Aminul Huq Moni (আমিনুল হক মনি; March 1, 1949 – June 1, 2015) was a sports organiser and media executive of Bangladesh. He had made significant contributions to the development of cricket in Bangladesh and was the managing director of Bangla Vision.

== Early life ==
Moni was born to Muzaffar Ali (a divisional forest officer) and Jamila Khatun (a housewife). After attaining his BSc (Hons) and MSc in physics from the University of Dhaka with first class, Moni joined as a lecturer of theoretical physics at the same institution.

== Career ==

=== Sports ===
Moni did not continue his teaching profession for long and soon became deeply involved in sports at multiple levels in the mid-1970s. Moni had played cricket for local teams. He started contributing to the management and organisation of various sports like cricket, football, badminton, hockey, judo, table tennis and others. Being a supporter of the Mohammedan Sporting Club, he became a part of the club's management committee where he held different positions including the role of the vice-president.

Moni and his fellow sports organisers in the 1970s and 1980s modernised the sports industry of Bangladesh. He along with others translated international rules, regulations and bylaws for the local context. This helped to build the foundations of Bangladesh cricket.

Moni became a member of Bangladesh Cricket Board where he initially served as a joint secretary. He, with the help of a few other members of the board, started the annual Nirman School Cricket tournament. It was a success and has produced many star cricketers. Moni had served as the General Secretary of the Bangladesh Cricket Board during 1991–1997.

As described by Bangladesh Cricket Board Director Ahmed Sajjadul Alam Bobby in his memorial article in The Daily Star, "There were a number of things that he did for Bangladesh's cricket but to me his landmark achievement was when he managed to install two Astroturfs for the Dhaka Cricket League. One was at the Abahani ground, while the other was at the Bangabandhu National Stadium."

"The sole intention behind that was that the 1997 ICC Trophy was going to be played on AstroTurf in Malaysia. So our players got two full seasons on those turfs and the result was phenomenal. We won the 1997 ICC Trophy from where our cricket never looked back. It's a legendary story now."

Also echoed in the ESPN Cricinfo website, "He was the board's general secretary from 1991 to 1996 and is one of the chief planners of Bangladesh's 1997 ICC Trophy campaign which they eventually won and by virtue qualified for their first World Cup appearance in 1999."

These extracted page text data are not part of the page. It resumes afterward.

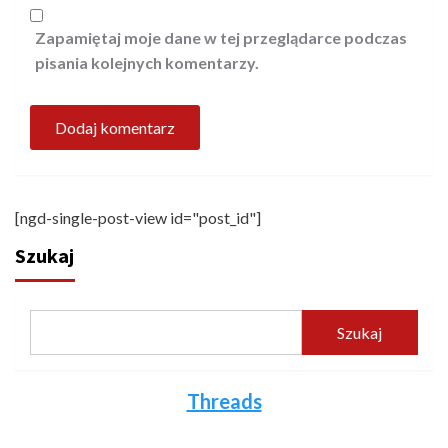
Zapamiętaj moje dane w tej przeglądarce podczas
pisania kolejnych komentarzy.
[ngd-single-post-view id="post_id"]
Szukaj
Szukaj
Threads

Moni was appointed as the convener of Bangladesh Cricket Board's Domestic Cricket Structure Review Body in 2007. He was later appointed as a Director of BCB during 2009–2012 and chaired the Local Game Development committee.

== Death ==
Moni was diagnosed with cancer and other health issues towards the end of his life. He remained in the ICU of United Hospital in Dhaka in the last few weeks leading to his death on June 1, 2015 (as reported by his brother-in-law Zahiruddin Ahmed).

A large number of sports and media personalities attended his funeral in Mohammedan Sporting Club. Memorial events were organised by Bangla Vision and other organisations where Minister of Information Hasanul Haq Inu, Minister of Planning Mustafa Kamal, along with other important personalities presented their eulogies.

The news of Aminul Huq Moni's death was widely covered in Bangladeshi media.